> [TEXTAUSZUG]
▬▬▬▬▬▬▬▬▬▬
BURG GRAVENSTEEN


Die Burg Gravensteen liegt in Gent, mitten in der Stadt. Die Hälfte der Anlage grenzt an einen natürlichen Wassergraben, den Fluss Leie, was bei der Verteidigung von großem Vorteil war. Man behauptet, dass die Burg die einzige Anlage des Landes ist, die die mittelalterlichen Verhältnisse und Lebensbedingungen der Bevölkerung heute noch anschaulich macht. Das ist sicherlich richtig, denn schon aus der Ferne macht die Burg einen äußerst stabilen Eindruck, was daran erinnert, dass sie bei feindlichen Angriffen auch Zufluchtsort war. Noch deutlicher wird dieser Eindruck, wenn man dann plötzlich, aus einer Seitengasse hervortretend, vor dem riesigen äußeren Tor steht, das einmal die erste Verteidigungslinie darstellte.

Im zweiten, inneren Burgtor, noch bevor man in den Hof kommt, steht eine Stammtafel über die ersten Herrscher des Landstriches.

Die Geschichte beginnt bei Balduin mit dem eisernen Arm, der schon im 9. Jhd. durch ein befestigtes Haus die Gegend vor den Angriffen der Wikinger schützte. Im späten 11. Jhd. ließ Robert der Friesier ein steinernes Haus mit den Ausmaßen 33 x 19 m errichten, in dem die Mauern 2 m dick waren. Die heutige Burg jedoch wurde von Graf Philipp von Elsass etwa 1180 erbaut. Er war auf seinem Kreuzzug nach Palästina von den Burgen anderer Kreuzfahrer inspiriert worden. Daher stammen auch die Ähnlichkeiten zu Burgen weiter im Osten.
▬▬▬▬▬▬▬▬▬▬
> [AUFGABE A] Ersetzen Sie in den Datensätzen von der Zeile mit „Question: Visually, is“ bis einschließlich der Zeile mit „C) yellow point“ überall „matte glass mirror“ durch „frosted glass mirror“, und geben Sie diese Zeilen sonst unverändert wieder.
Der Textauszug und die Datensätze haben inhaltlich nichts miteinander zu tun.
▬▬▬▬▬▬▬▬▬▬
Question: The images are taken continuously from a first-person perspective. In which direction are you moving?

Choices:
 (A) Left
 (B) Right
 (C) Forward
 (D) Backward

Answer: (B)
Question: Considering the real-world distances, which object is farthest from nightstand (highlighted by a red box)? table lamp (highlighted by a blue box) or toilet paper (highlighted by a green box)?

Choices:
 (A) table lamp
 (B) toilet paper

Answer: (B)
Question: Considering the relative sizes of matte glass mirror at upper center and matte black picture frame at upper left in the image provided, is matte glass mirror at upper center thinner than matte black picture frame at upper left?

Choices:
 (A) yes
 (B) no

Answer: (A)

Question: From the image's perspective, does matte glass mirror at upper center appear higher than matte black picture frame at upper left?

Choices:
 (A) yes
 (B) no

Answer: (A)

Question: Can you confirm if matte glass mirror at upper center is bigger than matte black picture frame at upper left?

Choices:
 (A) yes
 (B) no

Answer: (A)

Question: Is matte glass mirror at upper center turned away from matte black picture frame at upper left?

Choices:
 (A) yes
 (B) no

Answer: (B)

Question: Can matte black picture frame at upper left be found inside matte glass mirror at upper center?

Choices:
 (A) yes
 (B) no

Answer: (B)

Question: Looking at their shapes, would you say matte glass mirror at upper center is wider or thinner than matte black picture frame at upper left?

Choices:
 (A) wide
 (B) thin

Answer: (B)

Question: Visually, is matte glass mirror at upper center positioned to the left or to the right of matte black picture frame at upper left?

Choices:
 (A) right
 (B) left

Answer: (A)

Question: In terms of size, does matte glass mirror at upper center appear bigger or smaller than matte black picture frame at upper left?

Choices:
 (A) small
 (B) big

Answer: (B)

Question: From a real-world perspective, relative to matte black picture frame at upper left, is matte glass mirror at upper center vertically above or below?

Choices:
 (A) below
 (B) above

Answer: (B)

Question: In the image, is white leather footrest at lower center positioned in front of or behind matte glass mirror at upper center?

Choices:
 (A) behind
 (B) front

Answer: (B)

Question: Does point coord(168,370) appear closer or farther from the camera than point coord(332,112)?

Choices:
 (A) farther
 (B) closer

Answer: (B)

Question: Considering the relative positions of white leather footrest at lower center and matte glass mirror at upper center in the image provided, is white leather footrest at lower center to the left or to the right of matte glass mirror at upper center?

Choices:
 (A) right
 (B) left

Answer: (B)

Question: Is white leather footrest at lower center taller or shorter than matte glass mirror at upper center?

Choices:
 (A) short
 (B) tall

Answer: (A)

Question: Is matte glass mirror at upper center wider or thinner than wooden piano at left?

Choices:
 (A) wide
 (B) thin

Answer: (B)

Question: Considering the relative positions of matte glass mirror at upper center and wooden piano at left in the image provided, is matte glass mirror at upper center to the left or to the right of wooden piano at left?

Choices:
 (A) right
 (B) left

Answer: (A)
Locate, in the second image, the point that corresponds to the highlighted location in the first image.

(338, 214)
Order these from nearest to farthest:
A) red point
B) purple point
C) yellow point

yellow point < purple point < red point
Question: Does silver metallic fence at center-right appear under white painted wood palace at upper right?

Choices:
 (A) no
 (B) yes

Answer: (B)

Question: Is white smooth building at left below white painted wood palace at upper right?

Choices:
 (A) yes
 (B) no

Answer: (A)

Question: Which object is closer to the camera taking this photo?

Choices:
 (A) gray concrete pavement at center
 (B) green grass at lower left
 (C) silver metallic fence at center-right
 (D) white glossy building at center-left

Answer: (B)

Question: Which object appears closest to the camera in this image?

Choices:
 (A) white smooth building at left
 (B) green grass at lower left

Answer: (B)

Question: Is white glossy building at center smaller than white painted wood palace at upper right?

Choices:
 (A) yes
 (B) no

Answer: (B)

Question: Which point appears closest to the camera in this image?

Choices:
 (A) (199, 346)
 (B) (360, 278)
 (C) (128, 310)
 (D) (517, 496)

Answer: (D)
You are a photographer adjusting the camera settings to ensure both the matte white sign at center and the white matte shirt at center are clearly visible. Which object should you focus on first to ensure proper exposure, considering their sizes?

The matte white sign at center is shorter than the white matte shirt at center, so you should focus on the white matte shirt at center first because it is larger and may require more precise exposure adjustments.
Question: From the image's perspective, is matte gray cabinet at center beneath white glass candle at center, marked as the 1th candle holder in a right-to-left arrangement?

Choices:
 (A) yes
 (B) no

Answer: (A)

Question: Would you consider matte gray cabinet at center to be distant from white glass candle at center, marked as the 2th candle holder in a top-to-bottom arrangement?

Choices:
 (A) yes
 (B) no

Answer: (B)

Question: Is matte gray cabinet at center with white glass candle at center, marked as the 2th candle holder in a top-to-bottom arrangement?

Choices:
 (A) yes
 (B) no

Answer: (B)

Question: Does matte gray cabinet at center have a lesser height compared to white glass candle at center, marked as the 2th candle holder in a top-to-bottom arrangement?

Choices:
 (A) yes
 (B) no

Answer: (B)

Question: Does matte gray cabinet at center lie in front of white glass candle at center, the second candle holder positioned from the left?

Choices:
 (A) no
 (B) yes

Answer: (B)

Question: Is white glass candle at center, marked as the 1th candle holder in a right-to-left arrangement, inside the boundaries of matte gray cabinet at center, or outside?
▬▬▬▬▬▬▬▬▬▬
> [AUFGABE B]
Beantworten Sie anhand des Textauszugs über die Burg Gravensteen:
(i) In welcher Stadt liegt die Burg?
(ii) Welche Ausmaße hatte das steinerne Haus, das Robert der Friesier errichten ließ?
(iii) Wer erbaute die heutige Burg etwa 1180?

> [SCHRIFTLICHE LÖSUNG A]
Question: Visually, is frosted glass mirror at upper center positioned to the left or to the right of matte black picture frame at upper left?

Choices:
 (A) right
 (B) left

Answer: (A)

Question: In terms of size, does frosted glass mirror at upper center appear bigger or smaller than matte black picture frame at upper left?

Choices:
 (A) small
 (B) big

Answer: (B)

Question: From a real-world perspective, relative to matte black picture frame at upper left, is frosted glass mirror at upper center vertically above or below?

Choices:
 (A) below
 (B) above

Answer: (B)

Question: In the image, is white leather footrest at lower center positioned in front of or behind frosted glass mirror at upper center?

Choices:
 (A) behind
 (B) front

Answer: (B)

Question: Does point coord(168,370) appear closer or farther from the camera than point coord(332,112)?

Choices:
 (A) farther
 (B) closer

Answer: (B)

Question: Considering the relative positions of white leather footrest at lower center and frosted glass mirror at upper center in the image provided, is white leather footrest at lower center to the left or to the right of frosted glass mirror at upper center?

Choices:
 (A) right
 (B) left

Answer: (B)

Question: Is white leather footrest at lower center taller or shorter than frosted glass mirror at upper center?

Choices:
 (A) short
 (B) tall

Answer: (A)

Question: Is frosted glass mirror at upper center wider or thinner than wooden piano at left?

Choices:
 (A) wide
 (B) thin

Answer: (B)

Question: Considering the relative positions of frosted glass mirror at upper center and wooden piano at left in the image provided, is frosted glass mirror at upper center to the left or to the right of wooden piano at left?

Choices:
 (A) right
 (B) left

Answer: (A)
Locate, in the second image, the point that corresponds to the highlighted location in the first image.

(338, 214)
Order these from nearest to farthest:
A) red point
B) purple point
C) yellow point

> [SCHRIFTLICHE LÖSUNG B]
(i) In Gent.
(ii) 33 x 19 m.
(iii) Graf Philipp von Elsass.